[Records]
-------

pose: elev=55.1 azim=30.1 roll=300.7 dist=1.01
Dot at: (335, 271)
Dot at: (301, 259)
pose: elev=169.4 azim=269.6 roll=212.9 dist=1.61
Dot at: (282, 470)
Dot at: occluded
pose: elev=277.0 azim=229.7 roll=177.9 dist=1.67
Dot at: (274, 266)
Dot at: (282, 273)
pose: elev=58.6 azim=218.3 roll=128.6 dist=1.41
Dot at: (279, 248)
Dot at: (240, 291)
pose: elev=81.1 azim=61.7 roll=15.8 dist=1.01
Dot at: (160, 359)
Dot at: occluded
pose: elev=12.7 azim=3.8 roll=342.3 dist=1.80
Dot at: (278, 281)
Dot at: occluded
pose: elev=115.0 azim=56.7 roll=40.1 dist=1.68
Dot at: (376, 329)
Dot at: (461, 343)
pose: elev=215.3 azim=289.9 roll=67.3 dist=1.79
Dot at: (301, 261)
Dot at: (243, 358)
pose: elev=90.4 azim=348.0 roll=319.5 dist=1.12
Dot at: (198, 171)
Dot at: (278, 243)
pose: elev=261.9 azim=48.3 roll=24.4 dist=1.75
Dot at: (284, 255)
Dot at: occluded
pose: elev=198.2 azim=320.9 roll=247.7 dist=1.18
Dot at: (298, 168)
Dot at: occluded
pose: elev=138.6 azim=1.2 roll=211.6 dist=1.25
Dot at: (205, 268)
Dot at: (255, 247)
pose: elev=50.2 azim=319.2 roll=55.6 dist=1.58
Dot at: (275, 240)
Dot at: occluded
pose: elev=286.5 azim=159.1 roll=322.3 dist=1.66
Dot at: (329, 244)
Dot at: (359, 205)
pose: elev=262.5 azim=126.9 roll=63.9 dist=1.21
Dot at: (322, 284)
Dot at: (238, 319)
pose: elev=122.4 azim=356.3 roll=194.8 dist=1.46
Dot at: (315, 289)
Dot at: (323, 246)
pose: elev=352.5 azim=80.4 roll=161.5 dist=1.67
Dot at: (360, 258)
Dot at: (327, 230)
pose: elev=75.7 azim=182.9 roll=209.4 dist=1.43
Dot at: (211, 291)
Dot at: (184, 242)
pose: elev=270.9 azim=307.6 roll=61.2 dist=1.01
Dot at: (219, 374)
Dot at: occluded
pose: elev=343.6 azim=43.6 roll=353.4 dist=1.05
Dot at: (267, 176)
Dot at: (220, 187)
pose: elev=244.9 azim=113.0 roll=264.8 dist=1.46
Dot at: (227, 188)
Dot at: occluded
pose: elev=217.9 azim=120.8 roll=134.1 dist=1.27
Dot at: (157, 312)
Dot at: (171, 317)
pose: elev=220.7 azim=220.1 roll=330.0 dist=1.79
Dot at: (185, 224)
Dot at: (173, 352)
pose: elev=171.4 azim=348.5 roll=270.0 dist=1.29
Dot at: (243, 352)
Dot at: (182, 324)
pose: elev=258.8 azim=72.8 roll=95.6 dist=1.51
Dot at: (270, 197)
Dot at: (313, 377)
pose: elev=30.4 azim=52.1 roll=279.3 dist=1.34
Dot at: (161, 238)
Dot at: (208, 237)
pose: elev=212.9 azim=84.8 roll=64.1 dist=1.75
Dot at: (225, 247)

-------

* [PROBLEM TO SOLVE]
Print every one of the entries above again, reproducing each line without any change.

* [RESPONSE]
pose: elev=55.1 azim=30.1 roll=300.7 dist=1.01
Dot at: (335, 271)
Dot at: (301, 259)
pose: elev=169.4 azim=269.6 roll=212.9 dist=1.61
Dot at: (282, 470)
Dot at: occluded
pose: elev=277.0 azim=229.7 roll=177.9 dist=1.67
Dot at: (274, 266)
Dot at: (282, 273)
pose: elev=58.6 azim=218.3 roll=128.6 dist=1.41
Dot at: (279, 248)
Dot at: (240, 291)
pose: elev=81.1 azim=61.7 roll=15.8 dist=1.01
Dot at: (160, 359)
Dot at: occluded
pose: elev=12.7 azim=3.8 roll=342.3 dist=1.80
Dot at: (278, 281)
Dot at: occluded
pose: elev=115.0 azim=56.7 roll=40.1 dist=1.68
Dot at: (376, 329)
Dot at: (461, 343)
pose: elev=215.3 azim=289.9 roll=67.3 dist=1.79
Dot at: (301, 261)
Dot at: (243, 358)
pose: elev=90.4 azim=348.0 roll=319.5 dist=1.12
Dot at: (198, 171)
Dot at: (278, 243)
pose: elev=261.9 azim=48.3 roll=24.4 dist=1.75
Dot at: (284, 255)
Dot at: occluded
pose: elev=198.2 azim=320.9 roll=247.7 dist=1.18
Dot at: (298, 168)
Dot at: occluded
pose: elev=138.6 azim=1.2 roll=211.6 dist=1.25
Dot at: (205, 268)
Dot at: (255, 247)
pose: elev=50.2 azim=319.2 roll=55.6 dist=1.58
Dot at: (275, 240)
Dot at: occluded
pose: elev=286.5 azim=159.1 roll=322.3 dist=1.66
Dot at: (329, 244)
Dot at: (359, 205)
pose: elev=262.5 azim=126.9 roll=63.9 dist=1.21
Dot at: (322, 284)
Dot at: (238, 319)
pose: elev=122.4 azim=356.3 roll=194.8 dist=1.46
Dot at: (315, 289)
Dot at: (323, 246)
pose: elev=352.5 azim=80.4 roll=161.5 dist=1.67
Dot at: (360, 258)
Dot at: (327, 230)
pose: elev=75.7 azim=182.9 roll=209.4 dist=1.43
Dot at: (211, 291)
Dot at: (184, 242)
pose: elev=270.9 azim=307.6 roll=61.2 dist=1.01
Dot at: (219, 374)
Dot at: occluded
pose: elev=343.6 azim=43.6 roll=353.4 dist=1.05
Dot at: (267, 176)
Dot at: (220, 187)
pose: elev=244.9 azim=113.0 roll=264.8 dist=1.46
Dot at: (227, 188)
Dot at: occluded
pose: elev=217.9 azim=120.8 roll=134.1 dist=1.27
Dot at: (157, 312)
Dot at: (171, 317)
pose: elev=220.7 azim=220.1 roll=330.0 dist=1.79
Dot at: (185, 224)
Dot at: (173, 352)
pose: elev=171.4 azim=348.5 roll=270.0 dist=1.29
Dot at: (243, 352)
Dot at: (182, 324)
pose: elev=258.8 azim=72.8 roll=95.6 dist=1.51
Dot at: (270, 197)
Dot at: (313, 377)
pose: elev=30.4 azim=52.1 roll=279.3 dist=1.34
Dot at: (161, 238)
Dot at: (208, 237)
pose: elev=212.9 azim=84.8 roll=64.1 dist=1.75
Dot at: (225, 247)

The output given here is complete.